Excluding pictures, what does the listing below contain from the line with "Figure 10 ." up to and including the line with "Table A1. Mean", word for word?

_PROVIDED RECORDS_
----------

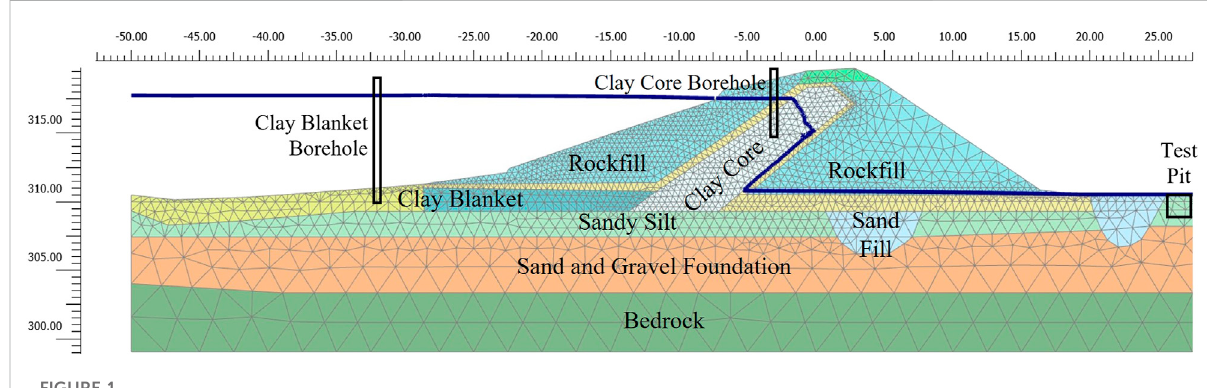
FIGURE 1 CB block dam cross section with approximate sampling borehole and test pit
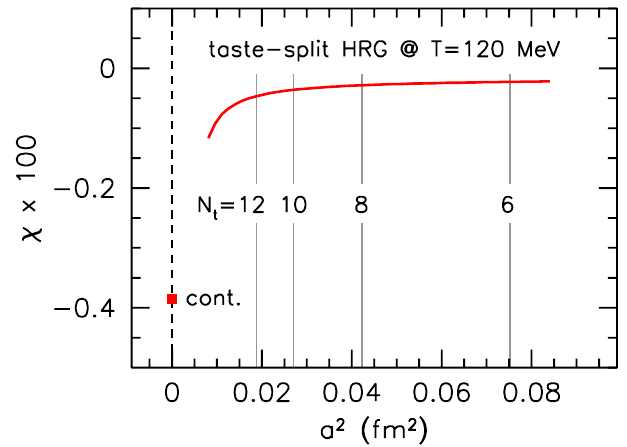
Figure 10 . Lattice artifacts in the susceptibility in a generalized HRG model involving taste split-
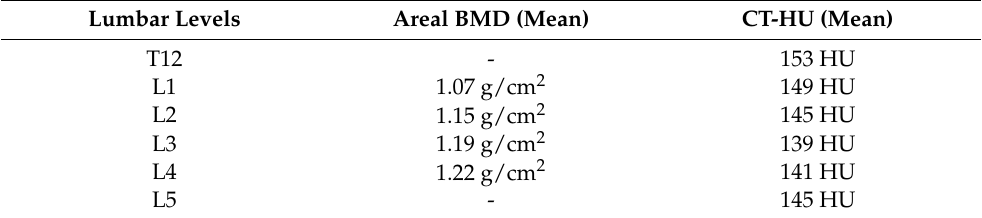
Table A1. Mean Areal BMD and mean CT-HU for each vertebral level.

----------

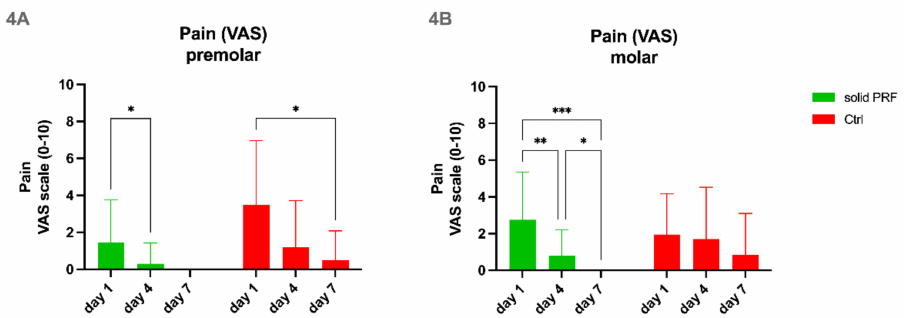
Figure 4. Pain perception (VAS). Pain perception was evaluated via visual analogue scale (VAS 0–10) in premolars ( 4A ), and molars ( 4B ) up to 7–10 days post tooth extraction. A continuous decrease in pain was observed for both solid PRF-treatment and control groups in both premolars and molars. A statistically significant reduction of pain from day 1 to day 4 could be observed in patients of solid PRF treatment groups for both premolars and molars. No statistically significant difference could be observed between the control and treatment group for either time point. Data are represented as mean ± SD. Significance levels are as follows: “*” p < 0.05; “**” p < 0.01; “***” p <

----------

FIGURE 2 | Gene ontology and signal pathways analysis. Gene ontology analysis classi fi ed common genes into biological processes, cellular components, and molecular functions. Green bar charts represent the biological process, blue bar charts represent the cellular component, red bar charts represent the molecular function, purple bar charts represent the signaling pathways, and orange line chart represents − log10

----------

_ANSWER BOX_
Figure 10 . Lattice artifacts in the susceptibility in a generalized HRG model involving taste split-
Table A1. Mean Areal BMD and mean CT-HU for each vertebral level.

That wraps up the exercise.